When you copy the entries, keep every word exactly as it is and drop the images.
Data extract START
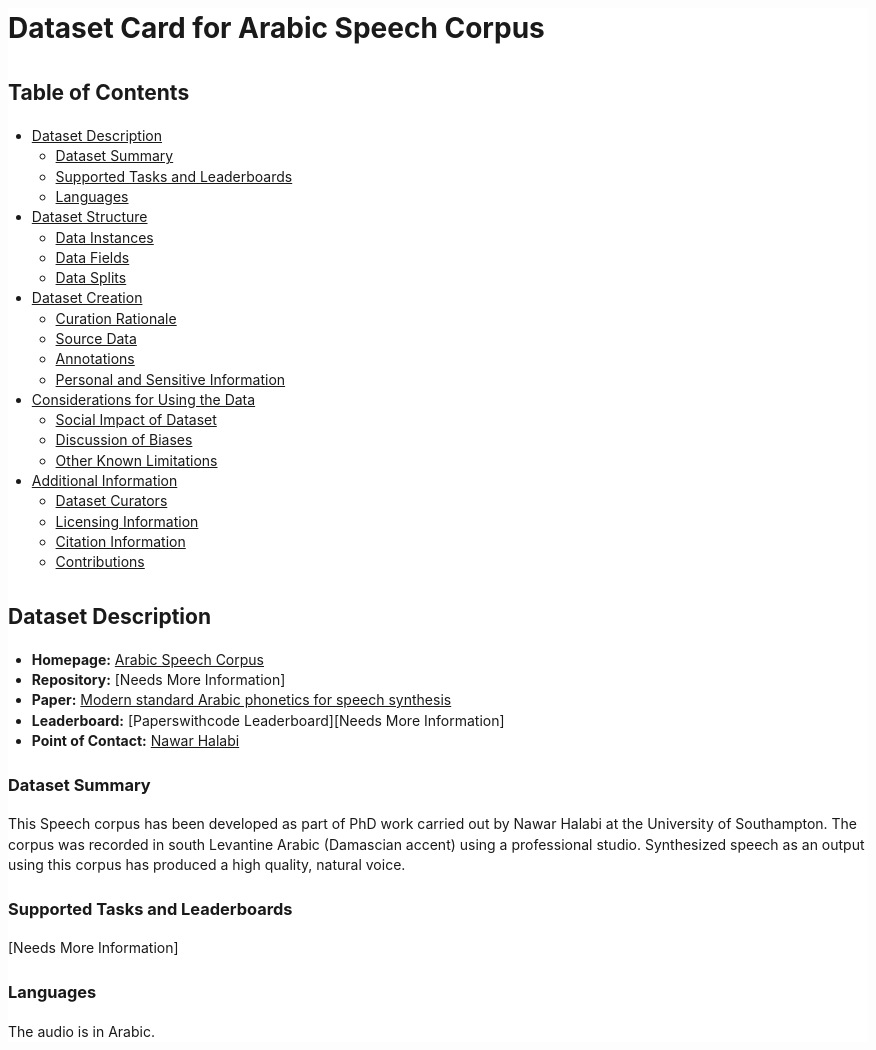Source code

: 
# Dataset Card for Arabic Speech Corpus

## Table of Contents
- [Dataset Description](#dataset-description)
  - [Dataset Summary](#dataset-summary)
  - [Supported Tasks and Leaderboards](#supported-tasks-and-leaderboards)
  - [Languages](#languages)
- [Dataset Structure](#dataset-structure)
  - [Data Instances](#data-instances)
  - [Data Fields](#data-fields)
  - [Data Splits](#data-splits)
- [Dataset Creation](#dataset-creation)
  - [Curation Rationale](#curation-rationale)
  - [Source Data](#source-data)
  - [Annotations](#annotations)
  - [Personal and Sensitive Information](#personal-and-sensitive-information)
- [Considerations for Using the Data](#considerations-for-using-the-data)
  - [Social Impact of Dataset](#social-impact-of-dataset)
  - [Discussion of Biases](#discussion-of-biases)
  - [Other Known Limitations](#other-known-limitations)
- [Additional Information](#additional-information)
  - [Dataset Curators](#dataset-curators)
  - [Licensing Information](#licensing-information)
  - [Citation Information](#citation-information)
  - [Contributions](#contributions)

## Dataset Description

- **Homepage:** [Arabic Speech Corpus](http://en.arabicspeechcorpus.com/)
- **Repository:** [Needs More Information]
- **Paper:** [Modern standard Arabic phonetics for speech synthesis](http://en.arabicspeechcorpus.com/Nawar%20Halabi%20PhD%20Thesis%20Revised.pdf)
- **Leaderboard:** [Paperswithcode Leaderboard][Needs More Information]
- **Point of Contact:** [Nawar Halabi](mailto:nawar.halabi@gmail.com)

### Dataset Summary

This Speech corpus has been developed as part of PhD work carried out by Nawar Halabi at the University of Southampton. The corpus was recorded in south Levantine Arabic (Damascian accent) using a professional studio. Synthesized speech as an output using this corpus has produced a high quality, natural voice.

### Supported Tasks and Leaderboards

[Needs More Information]

### Languages

The audio is in Arabic.
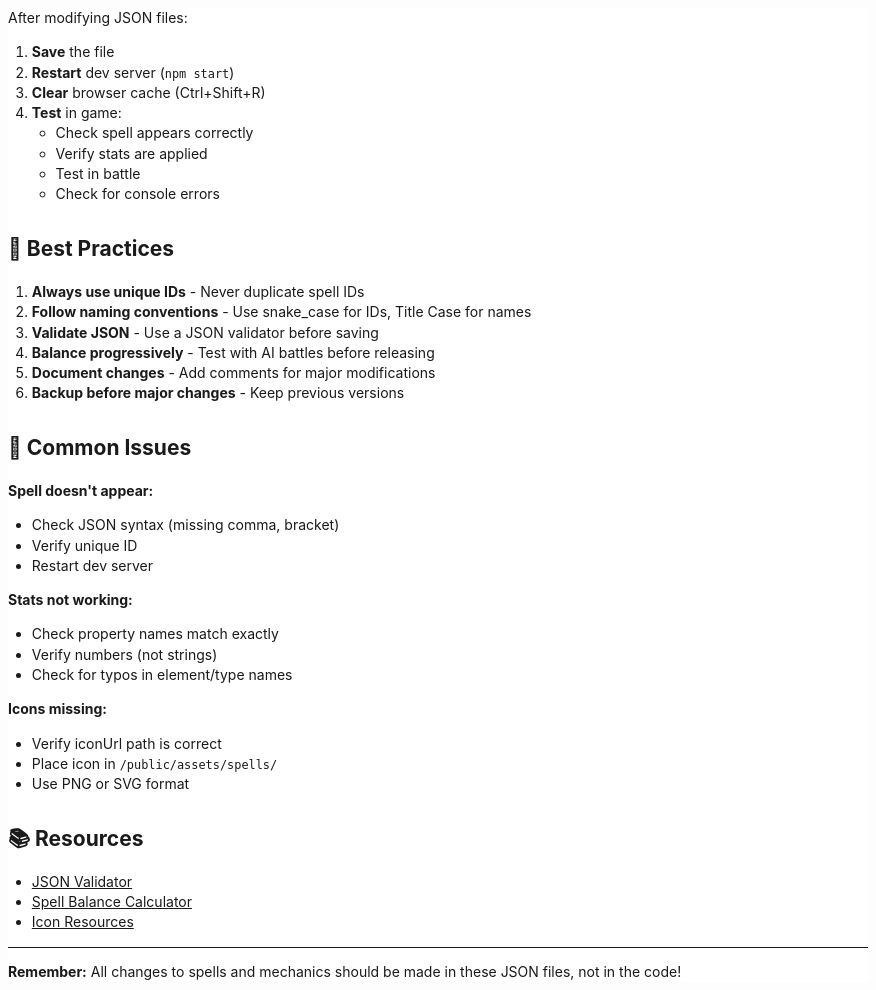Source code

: After modifying JSON files:

1. **Save** the file
2. **Restart** dev server (`npm start`)
3. **Clear** browser cache (Ctrl+Shift+R)
4. **Test** in game:
   - Check spell appears correctly
   - Verify stats are applied
   - Test in battle
   - Check for console errors

## 📝 Best Practices

1. **Always use unique IDs** - Never duplicate spell IDs
2. **Follow naming conventions** - Use snake_case for IDs, Title Case for names
3. **Validate JSON** - Use a JSON validator before saving
4. **Balance progressively** - Test with AI battles before releasing
5. **Document changes** - Add comments for major modifications
6. **Backup before major changes** - Keep previous versions

## 🚨 Common Issues

**Spell doesn't appear:**
- Check JSON syntax (missing comma, bracket)
- Verify unique ID
- Restart dev server

**Stats not working:**
- Check property names match exactly
- Verify numbers (not strings)
- Check for typos in element/type names

**Icons missing:**
- Verify iconUrl path is correct
- Place icon in `/public/assets/spells/`
- Use PNG or SVG format

## 📚 Resources

- [JSON Validator](https://jsonlint.com/)
- [Spell Balance Calculator](https://example.com/calculator)
- [Icon Resources](https://game-icons.net/)

---

**Remember:** All changes to spells and mechanics should be made in these JSON files, not in the code!
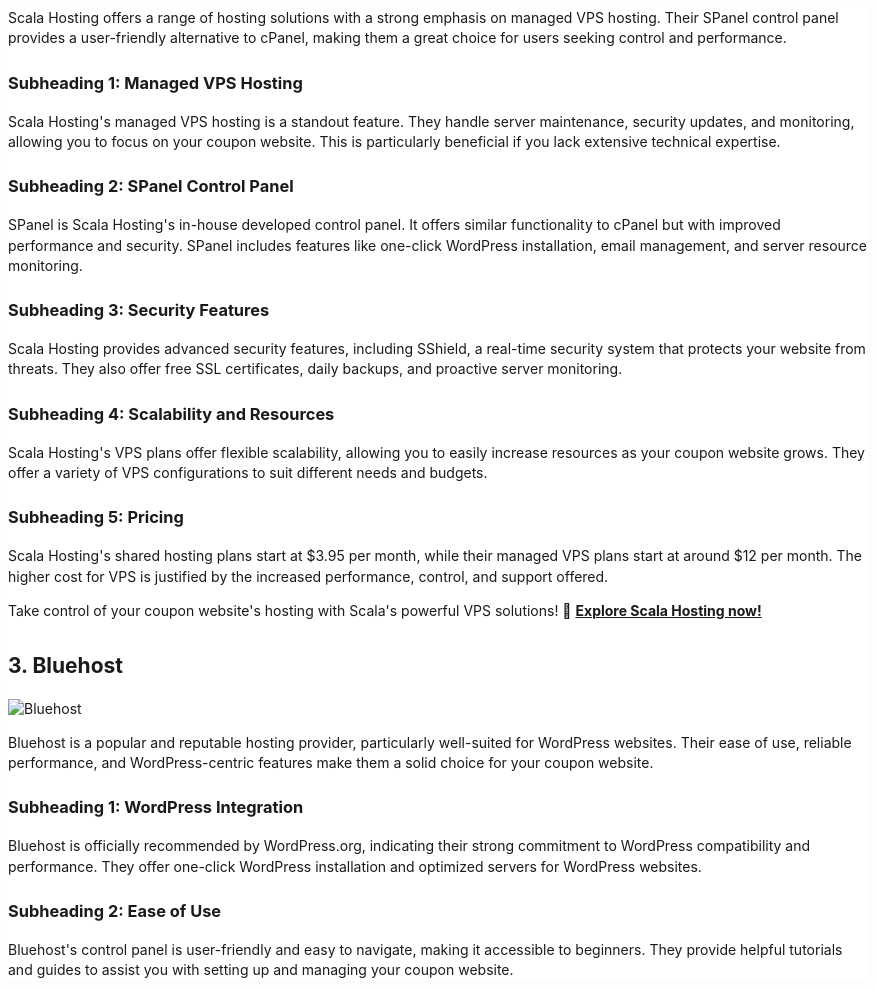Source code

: Scala Hosting offers a range of hosting solutions with a strong emphasis on managed VPS hosting. Their SPanel control panel provides a user-friendly alternative to cPanel, making them a great choice for users seeking control and performance.

### Subheading 1: Managed VPS Hosting
Scala Hosting's managed VPS hosting is a standout feature. They handle server maintenance, security updates, and monitoring, allowing you to focus on your coupon website. This is particularly beneficial if you lack extensive technical expertise.

### Subheading 2: SPanel Control Panel
SPanel is Scala Hosting's in-house developed control panel. It offers similar functionality to cPanel but with improved performance and security. SPanel includes features like one-click WordPress installation, email management, and server resource monitoring.

### Subheading 3: Security Features
Scala Hosting provides advanced security features, including SShield, a real-time security system that protects your website from threats. They also offer free SSL certificates, daily backups, and proactive server monitoring.

### Subheading 4: Scalability and Resources
Scala Hosting's VPS plans offer flexible scalability, allowing you to easily increase resources as your coupon website grows. They offer a variety of VPS configurations to suit different needs and budgets.

### Subheading 5: Pricing
Scala Hosting's shared hosting plans start at $3.95 per month, while their managed VPS plans start at around $12 per month. The higher cost for VPS is justified by the increased performance, control, and support offered.

Take control of your coupon website's hosting with Scala's powerful VPS solutions! 🚀 [**Explore Scala Hosting now!**](https://snipitx.com/scala-jy)

## 3. Bluehost

![Bluehost](https://i.imgur.com/PasFF9E.jpeg "Bluehost Hosting")

Bluehost is a popular and reputable hosting provider, particularly well-suited for WordPress websites. Their ease of use, reliable performance, and WordPress-centric features make them a solid choice for your coupon website.

### Subheading 1: WordPress Integration
Bluehost is officially recommended by WordPress.org, indicating their strong commitment to WordPress compatibility and performance. They offer one-click WordPress installation and optimized servers for WordPress websites.

### Subheading 2: Ease of Use
Bluehost's control panel is user-friendly and easy to navigate, making it accessible to beginners. They provide helpful tutorials and guides to assist you with setting up and managing your coupon website.
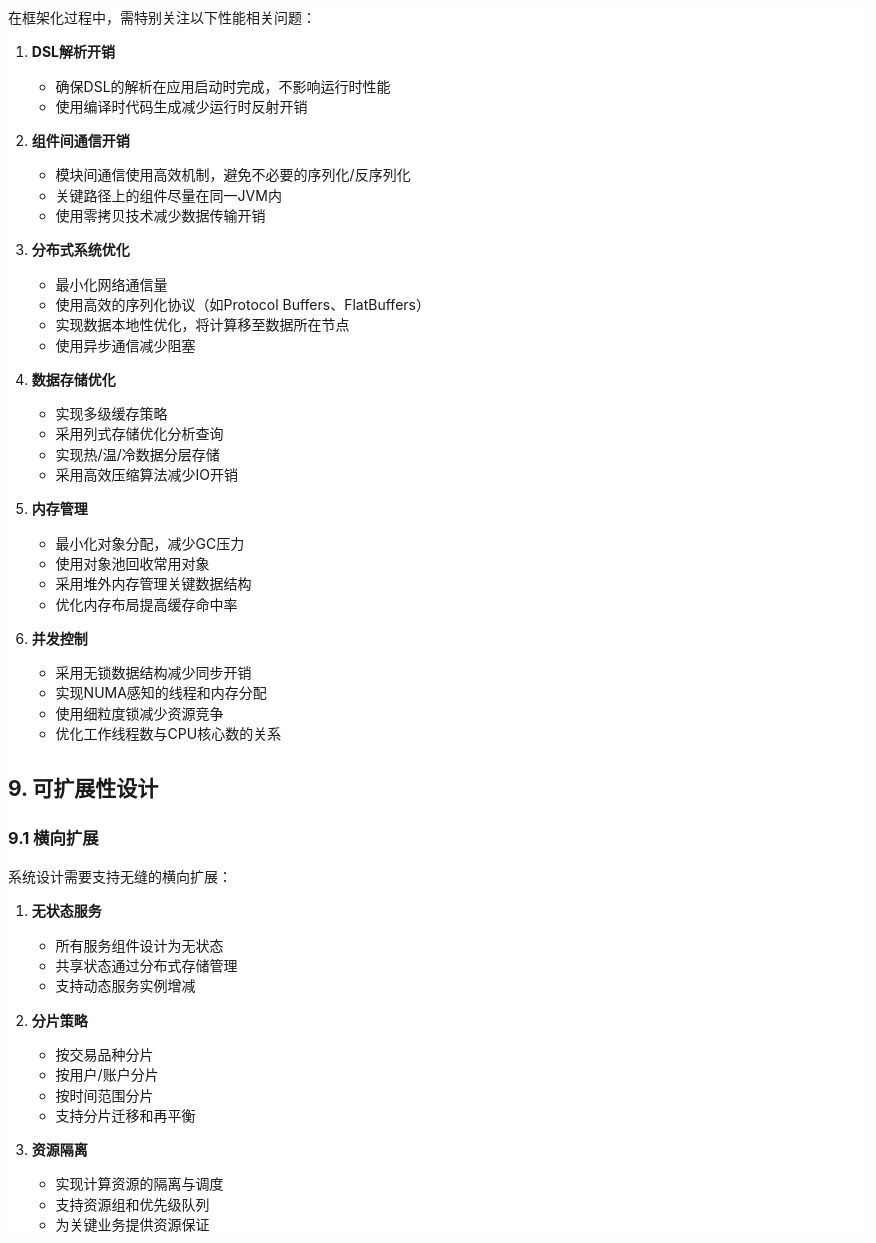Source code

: 在框架化过程中，需特别关注以下性能相关问题：

1. **DSL解析开销**
   - 确保DSL的解析在应用启动时完成，不影响运行时性能
   - 使用编译时代码生成减少运行时反射开销

2. **组件间通信开销**
   - 模块间通信使用高效机制，避免不必要的序列化/反序列化
   - 关键路径上的组件尽量在同一JVM内
   - 使用零拷贝技术减少数据传输开销

3. **分布式系统优化**
   - 最小化网络通信量
   - 使用高效的序列化协议（如Protocol Buffers、FlatBuffers）
   - 实现数据本地性优化，将计算移至数据所在节点
   - 使用异步通信减少阻塞

4. **数据存储优化**
   - 实现多级缓存策略
   - 采用列式存储优化分析查询
   - 实现热/温/冷数据分层存储
   - 采用高效压缩算法减少IO开销

5. **内存管理**
   - 最小化对象分配，减少GC压力
   - 使用对象池回收常用对象
   - 采用堆外内存管理关键数据结构
   - 优化内存布局提高缓存命中率

6. **并发控制**
   - 采用无锁数据结构减少同步开销
   - 实现NUMA感知的线程和内存分配
   - 使用细粒度锁减少资源竞争
   - 优化工作线程数与CPU核心数的关系

## 9. 可扩展性设计

### 9.1 横向扩展

系统设计需要支持无缝的横向扩展：

1. **无状态服务**
   - 所有服务组件设计为无状态
   - 共享状态通过分布式存储管理
   - 支持动态服务实例增减

2. **分片策略**
   - 按交易品种分片
   - 按用户/账户分片
   - 按时间范围分片
   - 支持分片迁移和再平衡

3. **资源隔离**
   - 实现计算资源的隔离与调度
   - 支持资源组和优先级队列
   - 为关键业务提供资源保证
Data extract END
§ **Answer**:
Source code

: 
# Dataset Card for Arabic Speech Corpus

## Table of Contents
- [Dataset Description](#dataset-description)
  - [Dataset Summary](#dataset-summary)
  - [Supported Tasks and Leaderboards](#supported-tasks-and-leaderboards)
  - [Languages](#languages)
- [Dataset Structure](#dataset-structure)
  - [Data Instances](#data-instances)
  - [Data Fields](#data-fields)
  - [Data Splits](#data-splits)
- [Dataset Creation](#dataset-creation)
  - [Curation Rationale](#curation-rationale)
  - [Source Data](#source-data)
  - [Annotations](#annotations)
  - [Personal and Sensitive Information](#personal-and-sensitive-information)
- [Considerations for Using the Data](#considerations-for-using-the-data)
  - [Social Impact of Dataset](#social-impact-of-dataset)
  - [Discussion of Biases](#discussion-of-biases)
  - [Other Known Limitations](#other-known-limitations)
- [Additional Information](#additional-information)
  - [Dataset Curators](#dataset-curators)
  - [Licensing Information](#licensing-information)
  - [Citation Information](#citation-information)
  - [Contributions](#contributions)

## Dataset Description

- **Homepage:** [Arabic Speech Corpus](http://en.arabicspeechcorpus.com/)
- **Repository:** [Needs More Information]
- **Paper:** [Modern standard Arabic phonetics for speech synthesis](http://en.arabicspeechcorpus.com/Nawar%20Halabi%20PhD%20Thesis%20Revised.pdf)
- **Leaderboard:** [Paperswithcode Leaderboard][Needs More Information]
- **Point of Contact:** [Nawar Halabi](mailto:nawar.halabi@gmail.com)

### Dataset Summary

This Speech corpus has been developed as part of PhD work carried out by Nawar Halabi at the University of Southampton. The corpus was recorded in south Levantine Arabic (Damascian accent) using a professional studio. Synthesized speech as an output using this corpus has produced a high quality, natural voice.

### Supported Tasks and Leaderboards

[Needs More Information]

### Languages

The audio is in Arabic.
Source code

: After modifying JSON files:

1. **Save** the file
2. **Restart** dev server (`npm start`)
3. **Clear** browser cache (Ctrl+Shift+R)
4. **Test** in game:
   - Check spell appears correctly
   - Verify stats are applied
   - Test in battle
   - Check for console errors

## 📝 Best Practices

1. **Always use unique IDs** - Never duplicate spell IDs
2. **Follow naming conventions** - Use snake_case for IDs, Title Case for names
3. **Validate JSON** - Use a JSON validator before saving
4. **Balance progressively** - Test with AI battles before releasing
5. **Document changes** - Add comments for major modifications
6. **Backup before major changes** - Keep previous versions

## 🚨 Common Issues

**Spell doesn't appear:**
- Check JSON syntax (missing comma, bracket)
- Verify unique ID
- Restart dev server

**Stats not working:**
- Check property names match exactly
- Verify numbers (not strings)
- Check for typos in element/type names

**Icons missing:**
- Verify iconUrl path is correct
- Place icon in `/public/assets/spells/`
- Use PNG or SVG format

## 📚 Resources

- [JSON Validator](https://jsonlint.com/)
- [Spell Balance Calculator](https://example.com/calculator)
- [Icon Resources](https://game-icons.net/)

---

**Remember:** All changes to spells and mechanics should be made in these JSON files, not in the code!
Source code

: Scala Hosting offers a range of hosting solutions with a strong emphasis on managed VPS hosting. Their SPanel control panel provides a user-friendly alternative to cPanel, making them a great choice for users seeking control and performance.

### Subheading 1: Managed VPS Hosting
Scala Hosting's managed VPS hosting is a standout feature. They handle server maintenance, security updates, and monitoring, allowing you to focus on your coupon website. This is particularly beneficial if you lack extensive technical expertise.

### Subheading 2: SPanel Control Panel
SPanel is Scala Hosting's in-house developed control panel. It offers similar functionality to cPanel but with improved performance and security. SPanel includes features like one-click WordPress installation, email management, and server resource monitoring.

### Subheading 3: Security Features
Scala Hosting provides advanced security features, including SShield, a real-time security system that protects your website from threats. They also offer free SSL certificates, daily backups, and proactive server monitoring.

### Subheading 4: Scalability and Resources
Scala Hosting's VPS plans offer flexible scalability, allowing you to easily increase resources as your coupon website grows. They offer a variety of VPS configurations to suit different needs and budgets.

### Subheading 5: Pricing
Scala Hosting's shared hosting plans start at $3.95 per month, while their managed VPS plans start at around $12 per month. The higher cost for VPS is justified by the increased performance, control, and support offered.

Take control of your coupon website's hosting with Scala's powerful VPS solutions! 🚀 [**Explore Scala Hosting now!**](https://snipitx.com/scala-jy)

## 3. Bluehost

![Bluehost](https://i.imgur.com/PasFF9E.jpeg "Bluehost Hosting")

Bluehost is a popular and reputable hosting provider, particularly well-suited for WordPress websites. Their ease of use, reliable performance, and WordPress-centric features make them a solid choice for your coupon website.

### Subheading 1: WordPress Integration
Bluehost is officially recommended by WordPress.org, indicating their strong commitment to WordPress compatibility and performance. They offer one-click WordPress installation and optimized servers for WordPress websites.

### Subheading 2: Ease of Use
Bluehost's control panel is user-friendly and easy to navigate, making it accessible to beginners. They provide helpful tutorials and guides to assist you with setting up and managing your coupon website.
Source code

: 在框架化过程中，需特别关注以下性能相关问题：

1. **DSL解析开销**
   - 确保DSL的解析在应用启动时完成，不影响运行时性能
   - 使用编译时代码生成减少运行时反射开销

2. **组件间通信开销**
   - 模块间通信使用高效机制，避免不必要的序列化/反序列化
   - 关键路径上的组件尽量在同一JVM内
   - 使用零拷贝技术减少数据传输开销

3. **分布式系统优化**
   - 最小化网络通信量
   - 使用高效的序列化协议（如Protocol Buffers、FlatBuffers）
   - 实现数据本地性优化，将计算移至数据所在节点
   - 使用异步通信减少阻塞

4. **数据存储优化**
   - 实现多级缓存策略
   - 采用列式存储优化分析查询
   - 实现热/温/冷数据分层存储
   - 采用高效压缩算法减少IO开销

5. **内存管理**
   - 最小化对象分配，减少GC压力
   - 使用对象池回收常用对象
   - 采用堆外内存管理关键数据结构
   - 优化内存布局提高缓存命中率

6. **并发控制**
   - 采用无锁数据结构减少同步开销
   - 实现NUMA感知的线程和内存分配
   - 使用细粒度锁减少资源竞争
   - 优化工作线程数与CPU核心数的关系

## 9. 可扩展性设计

### 9.1 横向扩展

系统设计需要支持无缝的横向扩展：

1. **无状态服务**
   - 所有服务组件设计为无状态
   - 共享状态通过分布式存储管理
   - 支持动态服务实例增减

2. **分片策略**
   - 按交易品种分片
   - 按用户/账户分片
   - 按时间范围分片
   - 支持分片迁移和再平衡

3. **资源隔离**
   - 实现计算资源的隔离与调度
   - 支持资源组和优先级队列
   - 为关键业务提供资源保证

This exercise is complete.